The "issues", as - I think - presented:
- Who's the wiki for?
- Who 'controls' the content?
- How is info presented?
1) Who's the wiki for, the
"anonymous visitor" or the "FZ fan"
A) Uhmmm, both? I thought our 'agreed' goal was
the "ultimate" online Frank Zappa resource.
Would not the "ultimate" resource be used, and enjoyed, by both the Novice and the Fanatic? A true resource work does not "choose" a "target audience" - it's aim is to present pertinent data according to it's subject. Our problem lies in what 'pertinent' means to each contributor, and "where" OUR pertinent data lies within the structure. Of course then there is how the wiki handles the data vs. how we (an inherently NON-computational system) handle date - but more on that in a minute.
Presenting data in an factual, impersonal, manner is what a good resource work is all about. And I don't mean to suggest that our work must lack personality; The personality comes thru the deeper you dig into the data. Thanks to the wiki's format there are a multitude of places to project some personality. But, since we are "tagerting" everyone
with this, our
personality should not appear on the surfice.
Does this not make sense?
2) Who 'controls' the content? There's been talk of a need for some kind of governing body;
"Minimum Threshold Meritocracy"
has been suggested; Isaac would insist
it's a Fascist Dictatorship - I kid, I kid; a contributor needs some kind of official status...
A) Who is providing the 'venue'? Without this avenue of expression, this entire "discussion" would not take place. Okay, maybe you're the "star" player on the team; it's still the geek in right field who can "take the ball and go home" that 'controls' the outcome of the game - no ball, no game. Let's be real about "what is", and not overly fret over what we think should be...
Sure, a few of us are putting in some serious time, thought, and effort with this thing and each of us feels - rightly so - that their feelings matter; and I've not ever gotten the impression from Barry that this is not the case, with me, or anyone else.
Everyone is a potential contributor
is part of the wiki's mission, yes? Then everyone's
contribution, no matter how large or how small, must
hold the same "status" as everyone else's. That's what makes it a "community" (Entymoligically speaking, the root is the same as communist, which makes many - including our hero - uneasy. That root is only possible when and where everyone
agrees it must be so). It's tough to think about it in those terms, especially if your one who's really pouring your efforts into it. But, it you agree that it's for everyone, then no one
should be elevated to any 'status' - with the exception of that geek in right field, who can take the ball and go home... The sissy op, or whatever he calls himself.

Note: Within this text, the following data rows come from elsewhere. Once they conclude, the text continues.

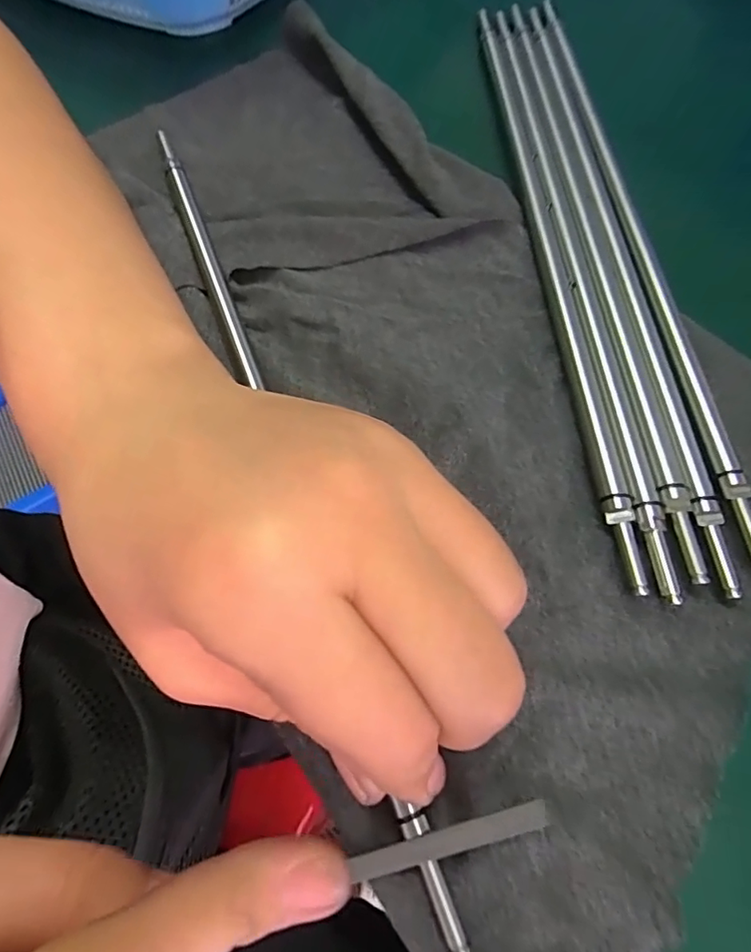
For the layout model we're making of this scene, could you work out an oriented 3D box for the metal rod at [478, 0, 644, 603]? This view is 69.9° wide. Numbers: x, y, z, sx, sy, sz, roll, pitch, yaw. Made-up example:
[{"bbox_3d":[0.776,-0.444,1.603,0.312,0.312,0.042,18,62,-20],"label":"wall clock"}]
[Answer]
[{"bbox_3d":[0.059,-0.089,0.193,0.007,0.007,0.263,-4,66,0],"label":"metal rod"}]

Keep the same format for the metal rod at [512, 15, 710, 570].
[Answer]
[{"bbox_3d":[0.073,-0.087,0.189,0.007,0.007,0.250,-6,66,-1],"label":"metal rod"}]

3) How is info presented? The "naming convention" debate...
A) Since there are really two distinctly different entities that will use this data - a computational one, and a non-computational one - it seems prudent (IMO) to work within the one that cannot adjust; uhm, that's the wiki. The computer is going to work the way it works; yes, we can "tell it" to work a certain way - and we are/do/will/ continue, but the presentation should not convalute the non-adjustable function.
Personally, it think the Firstname Lastname paradigm sucks...
I could not agree more! And, I feel this is where Barry needs to adjust his thinking - ever so slightly.
it is not linear...It is a web-application with a Go/Search button (something a paper book does not have) which gets you where you want to be instantly. You are treating it like a directory which it is NOT.
Even tho' Barry is correct here, he is only considering how the wiki works, not how we non-computational (NC) types work...
Since the machine ultimately only cares for the end point, and we NC's need a place to start (we'll get to the end, once we've used the wiki), then the idea of a "directory" is something that must
be included for the sake of everyone
- i.e. the NC's. Now the wiki "automatically" displays indexes alphabetically by first word. This is something that cannot change. But, do we NC's "think" along those lines? No. The wiki may not be "linear", Barry, but we NC's do think that way...
Should we not present names as we would read them (first name last name), as this is how we NC's will digest that data when resourcing - not starting (and how the wiki 'finds' it)? Should we not present the indexes - the starting point - manually, rather than automated, with the last name (remember, that's the one that'll get you into trouble) first?
I agree with Duncan and emdebe that I do not "start" with a first word, I start with a "keyword". I agree with Barry that "forcing" the wiki to "conform" to my linear thinking will convalute things and defeat it's purpose. But the wiki's non-linear "purpose" is not well served, if we "linear" NC's don't have a place to start... In my mind, the way to enter the data should be in accordance to the wiki's function, and the way to present the data as a starting point for reference is the way we NC's will best digest it.
If, after all the work that I'm personally doing on the Bandmembers (*was musicians, then it wasn't, but they still are - some of them anyway - so it still is) List, I am confronted with an automated TOC that re-orders everything into a manner that makes sense to the wiki and not to me, I'm going to say fuck that. I'm not everyone, but I'm someone, and so it matters, right?
*This little injection of personaility is only available to those that have dug this deep!